All E-Class Estate models feature a suspension system with selective damping, plus full air suspension on the rear axle to keep the car level, even when you’re carrying heavy loads. The E-Class is designed to make the car engaging to drive without compromising its smoothness over bumps and ridges, and for the most part it delivers. On the standard 17-inch wheels fitted to Sport trim, the suspension absorbs road imperfections with ease.
We're not quite so impressed by the ride in the AMG Line versions, although our test car came on the bigger of the two wheel sizes. The large 19-inch alloy wheels are wrapped in low-profile tyres, which are far less able to absorb shocks than the higher-profile ones fitted to smaller wheels. As a result, bumps in the road send jolts shuddering through the car.
The E-Class is impressively quiet inside, too. The suspension transmits very little racket from the road into the passenger compartment, while there’s barely any noise of wind rushing over the windscreen and door mirrors. Only the occasional outburst from the engine under hard acceleration is likely to break the tranquillity.

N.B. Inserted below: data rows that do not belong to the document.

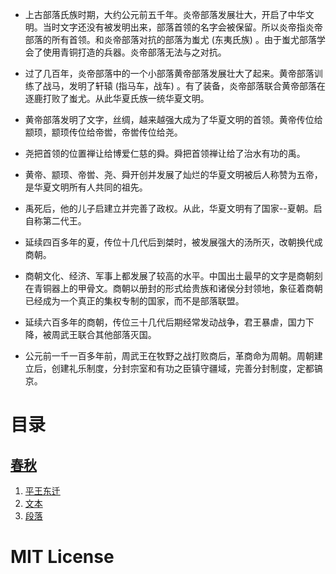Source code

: 
- 上古部落氏族时期，大约公元前五千年。炎帝部落发展壮大，开启了中华文明。当时文字还没有被发明出来，部落首领的名字会被保留。所以炎帝指炎帝部落的所有首领。和炎帝部落对抗的部落为蚩尤 (东夷氏族) 。由于蚩尤部落学会了使用青铜打造的兵器。炎帝部落无法与之对抗。
    
- 过了几百年，炎帝部落中的一个小部落黄帝部落发展壮大了起来。黄帝部落训练了战马，发明了轩辕 (指马车，战车) 。有了装备，炎帝部落联合黄帝部落在逐鹿打败了蚩尤。从此华夏氏族一统华夏文明。

- 黄帝部落发明了文字，丝绸，越来越强大成为了华夏文明的首领。黄帝传位给颛顼，颛顼传位给帝喾，帝喾传位给尧。
    
- 尧把首领的位置禅让给博爱仁慈的舜。舜把首领禅让给了治水有功的禹。

- 黄帝、颛顼、帝喾、尧、舜开创并发展了灿烂的华夏文明被后人称赞为五帝，是华夏文明所有人共同的祖先。

- 禹死后，他的儿子启建立并完善了政权。从此，华夏文明有了国家--夏朝。启自称第二代王。

- 延续四百多年的夏，传位十几代后到桀时，被发展强大的汤所灭，改朝换代成商朝。

- 商朝文化、经济、军事上都发展了较高的水平。中国出土最早的文字是商朝刻在青铜器上的甲骨文。商朝以册封的形式给贵族和诸侯分封领地，象征着商朝已经成为一个真正的集权专制的国家，而不是部落联盟。

- 延续六百多年的商朝，传位三十几代后期经常发动战争，君王暴虐，国力下降，被周武王联合其他部落灭国。

- 公元前一千一百多年前，周武王在牧野之战打败商后，革商命为周朝。周朝建立后，创建礼乐制度，分封宗室和有功之臣镇守疆域，完善分封制度，定都镐京。

# 目录

## [春秋](春秋/menu.md)
1. [平王东迁](春秋/平王东迁.md)
1. [文本](春秋/text.md)
1. [段落](春秋/paragraph.md)



# MIT License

Mercedes E-Class Estate dashboard
The interior design of the latest E-Class is a real high-water mark in the model’s history, and has lost nothing in the translation from saloon to estate car. The first thing that strikes you is the attention to detail, with four attractively designed swivelling central air vents. Then you find that they’re every bit as enjoyable to use as they are to look at, as they’re made of metal that’s cold to the touch.

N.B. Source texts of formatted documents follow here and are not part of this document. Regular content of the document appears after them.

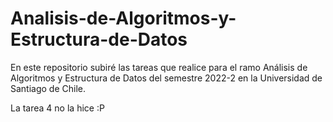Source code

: # Analisis-de-Algoritmos-y-Estructura-de-Datos
En este repositorio subiré las tareas que realice para el ramo Análisis de Algoritmos y Estructura de Datos del semestre 2022-2 en la Universidad de Santiago de Chile.  

La tarea 4 no la hice :P

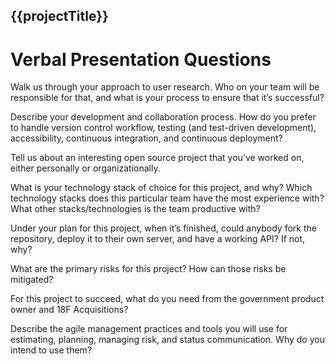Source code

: ## {{projectTitle}}
# Verbal Presentation Questions

Walk us through your approach to user research. Who on your team will be responsible for that, and what is your process to ensure that it’s successful?

Describe your development and collaboration process. How do you prefer to handle version control workflow, testing (and test-driven development), accessibility, continuous integration, and continuous deployment?

Tell us about an interesting open source project that you’ve worked on, either personally or organizationally.

What is your technology stack of choice for this project, and why? Which technology stacks does this particular team have the most experience with? What other stacks/technologies is the team productive with?

Under your plan for this project, when it’s finished, could anybody fork the repository, deploy it to their own server, and have a working API? If not, why?

What are the primary risks for this project? How can those risks be mitigated?

For this project to succeed, what do you need from the government product owner and 18F Acquisitions?

Describe the agile management practices and tools you will use for estimating, planning, managing risk, and status communication. Why do you intend to use them?
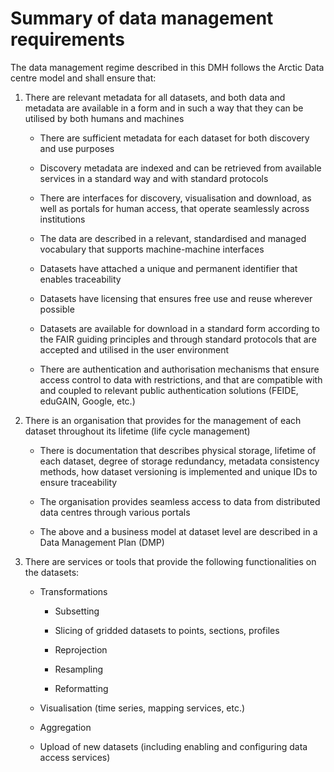 Summary of data management requirements
=======================================

The data management regime described in this DMH follows the Arctic Data centre model and shall ensure that:

1.  There are relevant metadata for all datasets, and both data and metadata are available in a form and in such a way that they can be utilised by both humans and machines

    -   There are sufficient metadata for each dataset for both discovery and use purposes

    -   Discovery metadata are indexed and can be retrieved from available services in a standard way and with standard protocols

    -   There are interfaces for discovery, visualisation and download, as well as portals for human access, that operate seamlessly across institutions

    -   The data are described in a relevant, standardised and managed vocabulary that supports machine-machine interfaces

    -   Datasets have attached a unique and permanent identifier that enables traceability

    -   Datasets have licensing that ensures free use and reuse wherever possible

    -   Datasets are available for download in a standard form according to the FAIR guiding principles and through standard protocols that are accepted and utilised in the user environment

    -   There are authentication and authorisation mechanisms that ensure access control to data with restrictions, and that are compatible with and coupled to relevant public authentication solutions (FEIDE, eduGAIN, Google, etc.)

2.  There is an organisation that provides for the management of each dataset throughout its lifetime (life cycle management)

    -   There is documentation that describes physical storage, lifetime of each dataset, degree of storage redundancy, metadata consistency methods, how dataset versioning is implemented and unique IDs to ensure traceability

    -   The organisation provides seamless access to data from distributed data centres through various portals

    -   The above and a business model at dataset level are described in a Data Management Plan (DMP)

3.  There are services or tools that provide the following functionalities on the datasets:

    -   Transformations

        -   Subsetting

        -   Slicing of gridded datasets to points, sections, profiles

        -   Reprojection

        -   Resampling

        -   Reformatting

    -   Visualisation (time series, mapping services, etc.)

    -   Aggregation

    -   Upload of new datasets (including enabling and configuring data access services)
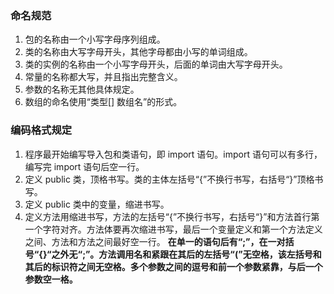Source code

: ### 命名规范
1. 包的名称由一个小写字母序列组成。
2. 类的名称由大写字母开头，其他字母都由小写的单词组成。
3. 类的实例的名称由一个小写字母开头，后面的单词由大写字母开头。
4. 常量的名称都大写，并且指出完整含义。
5. 参数的名称无其他具体规定。
6. 数组的命名使用“类型[] 数组名”的形式。
### 编码格式规定
1. 程序最开始编写导入包和类语句，即 import 语句。import 语句可以有多行，编写完 import 语句后空一行。
2. 定义 public 类，顶格书写。类的主体左括号“{”不换行书写，右括号“}”顶格书写。
3. 定义 public 类中的变量，缩进书写。
4. 定义方法用缩进书写，方法的左括号“{”不换行书写，右括号“}”和方法首行第一个字符对齐。方法体要再次缩进书写，最后一个变量定义和第一个方法定义之间、方法和方法之间最好空一行。
**在单一的语句后有“;”，在一对括号“{}“之外无“;”。方法调用名和紧跟在其后的左括号“(”无空格，该左括号和其后的标识符之间无空格。多个参数之间的逗号和前一个参数紧靠，与后一个参数空一格。**
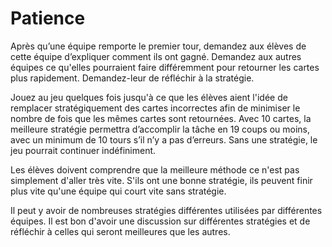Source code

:# Patience

Après qu’une équipe remporte le premier tour, demandez aux élèves de cette équipe d’expliquer comment ils ont gagné. Demandez aux autres équipes ce qu'elles pourraient faire différemment pour retourner les cartes plus rapidement. Demandez-leur de réfléchir à la stratégie.

Jouez au jeu quelques fois jusqu'à ce que les élèves aient l'idée de remplacer stratégiquement des cartes incorrectes afin de minimiser le nombre de fois que les mêmes cartes sont retournées. Avec 10 cartes, la meilleure stratégie permettra d’accomplir la tâche en 19 coups ou moins, avec un minimum de 10 tours s’il n’y a pas d’erreurs. Sans une stratégie, le jeu pourrait continuer indéfiniment.

Les élèves doivent comprendre que la meilleure méthode ce n'est pas simplement d'aller très vite. S'ils ont une bonne stratégie, ils peuvent finir plus vite qu'une équipe qui court vite sans stratégie.

Il peut y avoir de nombreuses stratégies différentes utilisées par différentes équipes. Il est bon d'avoir une discussion sur différentes stratégies et de réfléchir à celles qui seront meilleures que les autres.
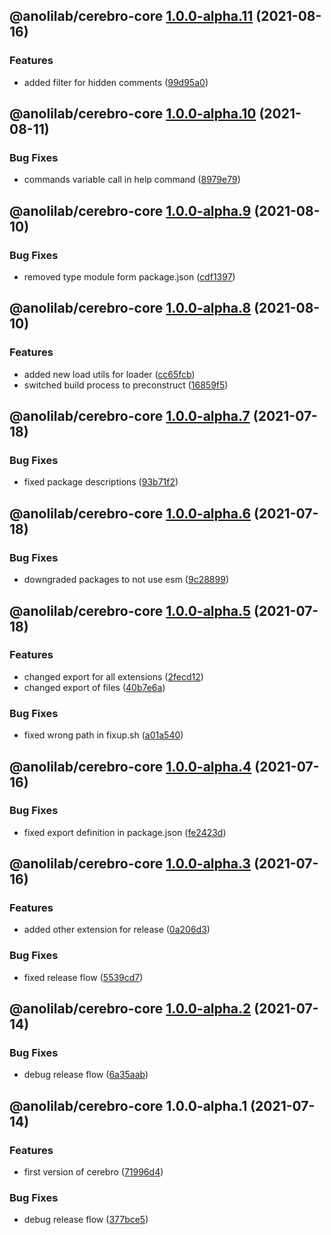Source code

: ## @anolilab/cerebro-core [1.0.0-alpha.11](https://github.com/anolilab/cerebro/compare/@anolilab/cerebro-core@1.0.0-alpha.10...@anolilab/cerebro-core@1.0.0-alpha.11) (2021-08-16)


### Features

* added filter for hidden comments ([99d95a0](https://github.com/anolilab/cerebro/commit/99d95a094c0e474000368374113ea3e418a06937))

## @anolilab/cerebro-core [1.0.0-alpha.10](https://github.com/anolilab/cerebro/compare/@anolilab/cerebro-core@1.0.0-alpha.9...@anolilab/cerebro-core@1.0.0-alpha.10) (2021-08-11)


### Bug Fixes

* commands variable call in help command ([8979e79](https://github.com/anolilab/cerebro/commit/8979e790b2ff85f18241dbb876a6a5d8f490aa4e))

## @anolilab/cerebro-core [1.0.0-alpha.9](https://github.com/anolilab/cerebro/compare/@anolilab/cerebro-core@1.0.0-alpha.8...@anolilab/cerebro-core@1.0.0-alpha.9) (2021-08-10)


### Bug Fixes

* removed type module form package.json ([cdf1397](https://github.com/anolilab/cerebro/commit/cdf13971faaee737c03c9db41cb8ed6169871db1))

## @anolilab/cerebro-core [1.0.0-alpha.8](https://github.com/anolilab/cerebro/compare/@anolilab/cerebro-core@1.0.0-alpha.7...@anolilab/cerebro-core@1.0.0-alpha.8) (2021-08-10)


### Features

* added new load utils for loader ([cc65fcb](https://github.com/anolilab/cerebro/commit/cc65fcb190b79d1246bdb9bdecd114a61c00e53f))
* switched build process to preconstruct ([16859f5](https://github.com/anolilab/cerebro/commit/16859f5608db8d52d926201805a582244b6d86de))

## @anolilab/cerebro-core [1.0.0-alpha.7](https://github.com/anolilab/cerebro/compare/@anolilab/cerebro-core@1.0.0-alpha.6...@anolilab/cerebro-core@1.0.0-alpha.7) (2021-07-18)


### Bug Fixes

* fixed package descriptions ([93b71f2](https://github.com/anolilab/cerebro/commit/93b71f2377ef403c15b330f86fa13ae9d95d47c6))

## @anolilab/cerebro-core [1.0.0-alpha.6](https://github.com/anolilab/cerebro/compare/@anolilab/cerebro-core@1.0.0-alpha.5...@anolilab/cerebro-core@1.0.0-alpha.6) (2021-07-18)


### Bug Fixes

* downgraded packages to not use esm ([9c28899](https://github.com/anolilab/cerebro/commit/9c288992621900011c3d0b881368fce76b7477ca))

## @anolilab/cerebro-core [1.0.0-alpha.5](https://github.com/anolilab/cerebro/compare/@anolilab/cerebro-core@1.0.0-alpha.4...@anolilab/cerebro-core@1.0.0-alpha.5) (2021-07-18)


### Features

* changed export for all extensions ([2fecd12](https://github.com/anolilab/cerebro/commit/2fecd12ae4289f154c39fc4ee28d87f1a303376a))
* changed export of files ([40b7e6a](https://github.com/anolilab/cerebro/commit/40b7e6a063c5be30ec8a8b8186f436024f372713))


### Bug Fixes

* fixed wrong path in fixup.sh ([a01a540](https://github.com/anolilab/cerebro/commit/a01a54042b92a18231772338d5974ddbdd509eed))

## @anolilab/cerebro-core [1.0.0-alpha.4](https://github.com/anolilab/cerebro/compare/@anolilab/cerebro-core@1.0.0-alpha.3...@anolilab/cerebro-core@1.0.0-alpha.4) (2021-07-16)


### Bug Fixes

* fixed export definition in package.json ([fe2423d](https://github.com/anolilab/cerebro/commit/fe2423dd23e305a07e4e3522b60da92e15c34670))

## @anolilab/cerebro-core [1.0.0-alpha.3](https://github.com/anolilab/cerebro/compare/@anolilab/cerebro-core@1.0.0-alpha.2...@anolilab/cerebro-core@1.0.0-alpha.3) (2021-07-16)


### Features

* added other extension for release ([0a206d3](https://github.com/anolilab/cerebro/commit/0a206d37bd8dc2b1ffa2a9cd04e007c9a409b3f0))


### Bug Fixes

* fixed release flow ([5539cd7](https://github.com/anolilab/cerebro/commit/5539cd7263692bbdaec0c1a3f13d084485a3e6fa))

## @anolilab/cerebro-core [1.0.0-alpha.2](https://github.com/anolilab/cerebro/compare/@anolilab/cerebro-core@1.0.0-alpha.1...@anolilab/cerebro-core@1.0.0-alpha.2) (2021-07-14)


### Bug Fixes

* debug release flow ([6a35aab](https://github.com/anolilab/cerebro/commit/6a35aabf66652a6c173153043afa0b57d96d4cf5))

## @anolilab/cerebro-core 1.0.0-alpha.1 (2021-07-14)


### Features

* first version of cerebro ([71996d4](https://github.com/anolilab/cerebro/commit/71996d4122b1b64f09121d2c18d04986a3f6b42f))


### Bug Fixes

* debug release flow ([377bce5](https://github.com/anolilab/cerebro/commit/377bce563a092a1e9d82e908ae6d0a0183fe72c1))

High-quality details like this abound on a dashboard that apes Mercedes’ flagship models. It looks classically elegant while still making certain rivals seem dated – although the clean, simple dashboard of the Volvo V90 has enough appeal that the Mercedes only has a narrow advantage.
The E-Class’ front seats are big and supportive, giving a faultless driving position. The instrument display is clear and can be upgraded to a twin-widescreen layout, with digital displays for the dials and sat nav, without losing clarity or becoming fiddly to use.

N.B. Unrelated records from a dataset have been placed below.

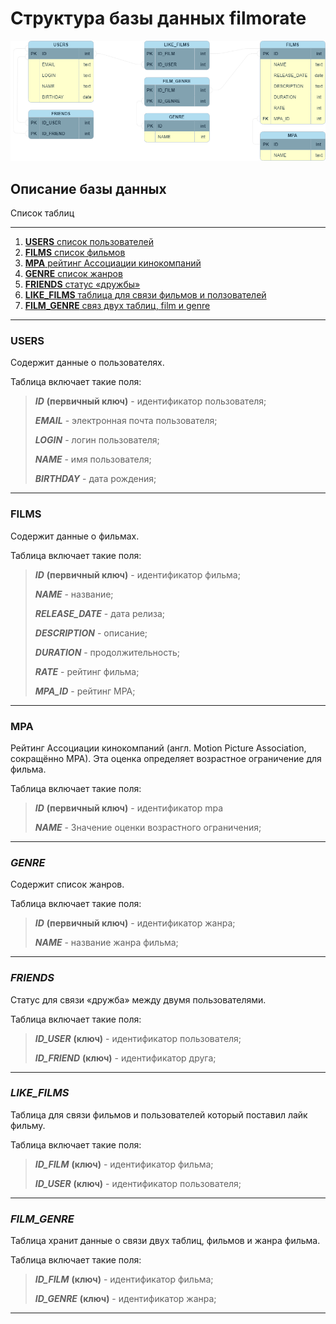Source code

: # Структура базы данных filmorate

![](filmorate.png)

## Описание базы данных

Список таблиц
***
1. [**USERS** список пользователей](#users)
2. [**FILMS** список фильмов](#films)
3. [**MPA** рейтинг Ассоциации кинокомпаний](#mpa)
4. [**GENRE** список жанров](#genre)
5. [**FRIENDS** статус «дружбы»](#friends)
6. [**LIKE_FILMS** таблица для связи фильмов и ползователей](#like_films)
7. [**FILM_GENRE** связ двух таблиц, film и genre](#film_genre)
***
### **USERS**

 
Содержит данные о пользователях.
 
Таблица включает такие поля:
> ***ID*** **(первичный ключ)** - идентификатор пользователя;
>
> ***EMAIL*** - электронная почта пользователя;
>
>***LOGIN*** - логин пользователя;
>
> ***NAME*** - имя пользователя;
>
> ***BIRTHDAY*** - дата рождения;
***
### **FILMS**

Содержит данные о фильмах.

Таблица включает такие поля:
> ***ID*** **(первичный ключ)** - идентификатор фильма;
>
> ***NAME*** - название;
>
> ***RELEASE_DATE*** - дата релиза;
>
> ***DESCRIPTION*** - описание;
>
> ***DURATION*** - продолжительность;
> 
> ***RATE*** - рейтинг фильма;
> 
> ***MPA_ID*** - рейтинг MPA;
***
### **MPA**
 
Рейтинг Ассоциации кинокомпаний (англ. Motion Picture Association, сокращённо МРА). Эта оценка определяет возрастное ограничение для фильма.
  
Таблица включает такие поля:
> ***ID*** **(первичный ключ)** - идентификатор mpa
>
> ***NAME*** - Значение оценки возрастного ограничения;
***
### ***GENRE***

Содержит список жанров.

Таблица включает такие поля:
> ***ID*** **(первичный ключ)** - идентификатор жанра;
>
> ***NAME*** - название жанра фильма;
***
### ***FRIENDS***
 
Статус для связи «дружба» между двумя пользователями.

Таблица включает такие поля:
> ***ID_USER*** **(ключ)** - идентификатор пользователя;
> 
> ***ID_FRIEND*** **(ключ)** - идентификатор друга;
***
### ***LIKE_FILMS***

Таблица для связи фильмов и пользователей который поставил лайк фильму.

Таблица включает такие поля:
> ***ID_FILM*** **(ключ)** - идентификатор фильма;
>
> ***ID_USER*** **(ключ)** - идентификатор пользователя;
***

### ***FILM_GENRE***

Таблица хранит данные о связи двух таблиц, фильмов и жанра фильма.

Таблица включает такие поля:
> ***ID_FILM*** **(ключ)** - идентификатор фильма;
>
> ***ID_GENRE*** **(ключ)** - идентификатор жанра;
***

Equipment is generous on all E-Class models. The infotainment system in even the entry-level version consists of two 12.3-inch screens, and features DAB radio, Bluetooth, Android Auto and Apple CarPlay. The car has LED headlights and the added convenience of a powered tailgate, which can be remotely controlled using the key. A reversing camera makes manoeuvring easy, while heated front seats and ambient interior lights that offer a rainbow of 64 colour choices add to the feeling of luxury. Outside, 17-inch alloy wheels are standard.
The sportier and more expensive AMG Line model is distinguished by AMG exterior styling upgrades, including bigger alloy wheels, three-zone climate control, an AMG Nappa leather steering wheel and stainless-steel pedals. The AMG Line Premium model brings keyless entry, a 360-degree camera for easy parking, upgraded headlights and a function for the navigation that overlays directions onto a camera feed of the road in front of you. In the standard E-Class range, the top-spec model is the AMG Line Night Edition Premium Plus, which has 20-inch alloy wheels, gloss black detailing, a panoramic sunroof and a high-end Burmester audio system.
Mercedes has slimmed down its options list, so now you can only choose a few different packs. On its configurator, the AMG Line Premium model is listed as an option pack, while top-spec cars allow you to add a driving assistance package for £1,695 and towing package for £695. Most colours cost £685, while you can also change the alloy wheels and the colour of the leather upholstery.
Although not an option as such, 4MATIC four-wheel drive isn’t something you should choose lightly. You have to consider not only its £1,500 cost, but also the resulting increased fuel consumption and higher CO2 emissions, which can impact company-car tax.